What this also means is that even when our shared value updated on the UI thread, the animated style update is not applied immediately. The update is just put in this registry, that's all for now.

Our animated updates on new arch actually get applied by a function in ReanimatedModuleProxy called performOperations(). On old arch, there was a different code path. We will focus on this new code path since this is where the culprit lies to the performance issues we were seeing.

There are two main places from where this functions is invoked:

• On the native side reanimated is using the requestAnimationFrame "native equivalent" which is subscribing to the Choreographer on android and CADisplayLink on iOS. Those are basically ways to allow you to run a function at the refresh rate of your phone's display (link to reanimated code). So on every new frame performOperations() will be called.

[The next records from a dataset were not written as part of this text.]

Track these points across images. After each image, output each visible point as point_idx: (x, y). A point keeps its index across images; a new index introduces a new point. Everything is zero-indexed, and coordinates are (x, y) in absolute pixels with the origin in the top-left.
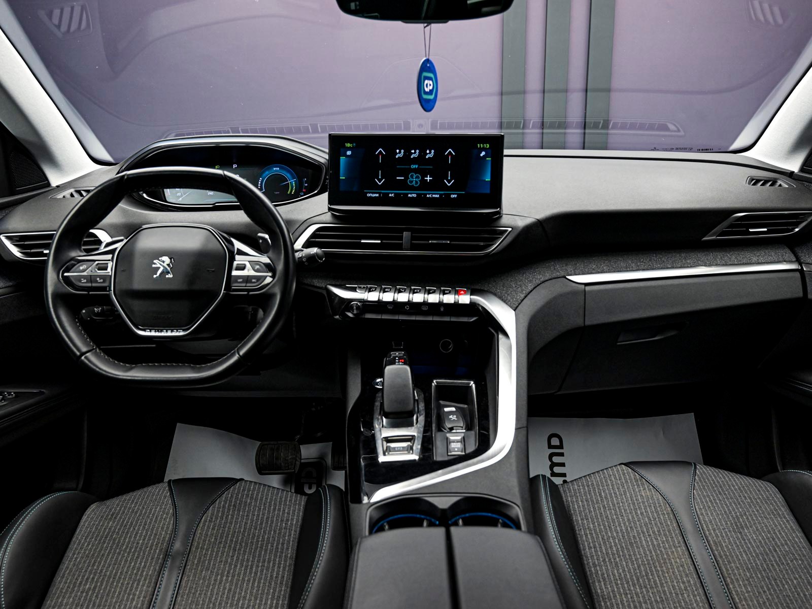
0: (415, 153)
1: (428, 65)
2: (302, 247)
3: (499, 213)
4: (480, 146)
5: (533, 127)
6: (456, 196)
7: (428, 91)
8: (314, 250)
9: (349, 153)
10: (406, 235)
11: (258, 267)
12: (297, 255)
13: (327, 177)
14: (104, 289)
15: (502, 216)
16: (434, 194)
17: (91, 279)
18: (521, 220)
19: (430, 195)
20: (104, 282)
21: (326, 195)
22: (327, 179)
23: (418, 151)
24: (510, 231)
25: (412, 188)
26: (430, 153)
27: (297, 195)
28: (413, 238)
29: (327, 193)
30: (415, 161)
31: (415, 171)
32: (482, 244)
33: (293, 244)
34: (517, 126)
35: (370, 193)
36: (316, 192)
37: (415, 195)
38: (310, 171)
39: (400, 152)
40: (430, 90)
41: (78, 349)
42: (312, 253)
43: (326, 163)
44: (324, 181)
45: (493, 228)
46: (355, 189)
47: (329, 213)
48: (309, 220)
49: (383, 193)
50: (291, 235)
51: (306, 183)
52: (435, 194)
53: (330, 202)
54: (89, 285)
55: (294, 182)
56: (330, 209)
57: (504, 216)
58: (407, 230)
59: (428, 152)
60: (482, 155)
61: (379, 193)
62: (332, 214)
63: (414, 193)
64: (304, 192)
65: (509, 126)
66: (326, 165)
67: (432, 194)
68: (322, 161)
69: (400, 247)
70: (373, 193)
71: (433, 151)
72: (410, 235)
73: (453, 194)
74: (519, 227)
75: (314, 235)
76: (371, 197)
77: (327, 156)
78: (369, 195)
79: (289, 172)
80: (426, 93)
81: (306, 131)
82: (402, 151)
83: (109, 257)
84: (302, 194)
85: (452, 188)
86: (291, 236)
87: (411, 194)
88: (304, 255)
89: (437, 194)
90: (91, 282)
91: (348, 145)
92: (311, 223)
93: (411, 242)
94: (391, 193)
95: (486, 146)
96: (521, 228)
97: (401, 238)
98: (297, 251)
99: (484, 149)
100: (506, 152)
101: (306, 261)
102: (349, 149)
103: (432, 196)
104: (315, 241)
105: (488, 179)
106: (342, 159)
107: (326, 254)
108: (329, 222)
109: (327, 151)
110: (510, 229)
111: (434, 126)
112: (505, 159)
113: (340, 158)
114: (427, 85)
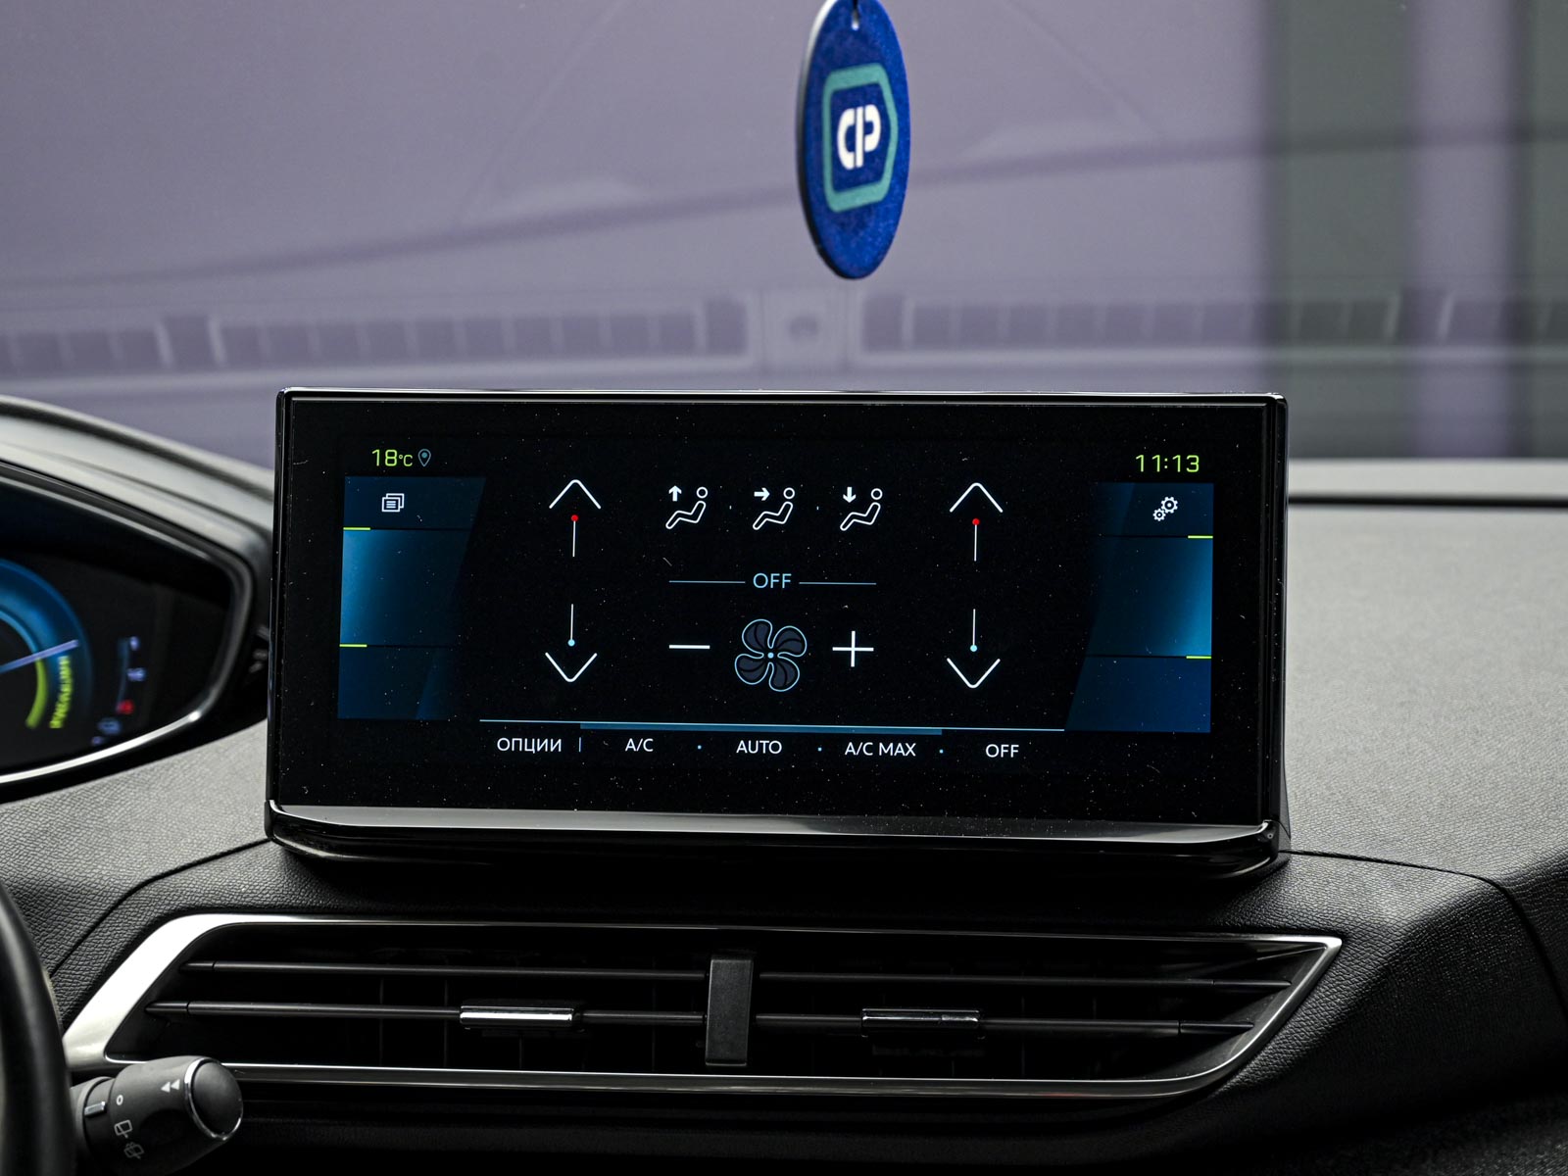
0: (774, 502)
1: (855, 26)
2: (111, 1049)
3: (1264, 848)
4: (1150, 464)
5: (1462, 332)
6: (1014, 750)
7: (860, 163)
8: (180, 1072)
9: (393, 503)
10: (726, 975)
12: (85, 1098)
13: (265, 632)
15: (1285, 863)
16: (887, 739)
18: (1398, 885)
19: (864, 746)
21: (251, 745)
22: (263, 644)
23: (789, 493)
24: (1337, 954)
25: (761, 705)
26: (861, 503)
27: (79, 735)
28: (764, 996)
29: (261, 730)
30: (773, 548)
31: (776, 606)
32: (1170, 1028)
33: (55, 1031)
34: (1363, 326)
35: (512, 731)
36: (194, 716)
37: (772, 747)
38: (162, 595)
39: (687, 501)
40: (867, 156)
42: (166, 1088)
43: (253, 549)
44: (245, 658)
45: (1233, 937)
46: (428, 709)
47: (272, 845)
48: (151, 890)
49: (592, 736)
50: (46, 975)
51: (134, 666)
52: (896, 739)
53: (280, 787)
55: (64, 661)
56: (276, 826)
57: (1297, 864)
58: (727, 946)
59: (849, 497)
60: (1160, 515)
61: (569, 735)
62: (292, 855)
63: (770, 736)
64: (120, 717)
65: (1318, 325)
66: (255, 563)
67: (877, 738)
68: (234, 537)
69: (684, 1049)
70: (530, 733)
71: (877, 494)
72: (748, 973)
73: (1000, 738)
74: (1383, 929)
75: (179, 978)
76: (517, 755)
77: (264, 515)
78: (506, 744)
79: (34, 598)
80: (848, 180)
81: (140, 354)
82: (702, 492)
84: (113, 727)
85: (994, 705)
86: (48, 983)
87: (753, 736)
88: (120, 1100)
89: (905, 739)
91: (392, 458)
92: (164, 909)
93: (752, 1019)
94: (638, 735)
95: (1186, 464)
96: (1398, 937)
97: (694, 996)
98: (83, 1074)
99: (1172, 481)
100: (1301, 477)
101: (133, 1137)
102: (394, 478)
103: (874, 749)
104: (187, 1015)
105: (1199, 650)
106: (354, 538)
107: (248, 1088)
108: (269, 898)
109: (267, 479)
110: (1333, 943)
111: (881, 331)
112: (1294, 517)
113: (343, 530)
114: (851, 132)
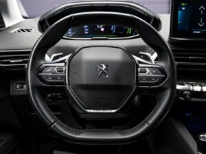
11: (154, 71)
14: (62, 83)
17: (54, 77)
20: (62, 79)
41: (50, 121)
46: (186, 29)
49: (203, 31)
54: (53, 81)
83: (63, 64)
90: (54, 79)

• When a new native event happens. For example this could be a scroll event or a touch event for one of your gesture handlers. If you have a useAnimatedScrollHandler reanimated will intercept the scroll event that's happening on the UI thread, process your animated scroll handlers, and call performOperations() so that your gesture drives the animation synchronously!

performOperations() basically does two things:

• it collects all updates to be performed. This includes updates from e.g. useAnimatedStyle but also from css animations & transitions.

packages/react-native-reanimated/Common/cpp/reanimated/NativeModules/ReanimatedModuleProxy.cpp

C++ • L675-L704

View on GitHubCopy

void ReanimatedModuleProxy::performOperations() {

...

UpdatesBatch updatesBatch;

...

{

auto lock = animatedPropsRegistry_->lock();

// Flush all animated props updates

animatedPropsRegistry_->flushUpdates(updatesBatch);

}

• It applies those updates synchronously! How does it do that? It's using one of react-native's Shadow Tree APIs that we are going to take a look at, it's called shadowTree.commit(...)

The code for applying the updates is here:

packages/react-native-reanimated/Common/cpp/reanimated/NativeModules/ReanimatedModuleProxy.cpp

C++ • L1200-L1218

View on GitHubCopy

const auto status = shadowTree.commit(

[&](RootShadowNode const &oldRootShadowNode) -> RootShadowNode::Unshared {

...

auto rootNode = cloneShadowTreeWithNewProps(oldRootShadowNode, propsMap);

...

return rootNode;

},

{/* .enableStateReconciliation = */

false,

/* .mountSynchronously = */ true});

• On the first line we see the shadowTree.commit( function call. It receives a callback as parameter. That callback receives the oldRootShadowNode

• Reanimated calls cloneShadowTreeWithNewProps(oldRootShadowNode, propsMap);. We will look at that in detail in a second, but the name is fairly self-explanatory. propsMap is the "shadowNode to: propsToUpdate" map that contains our animated updates!

• It returns the new rootNode

So reanimated is basically applying our props updates on top of the previous/current shadow tree (where "shadow tree" is really the current root node).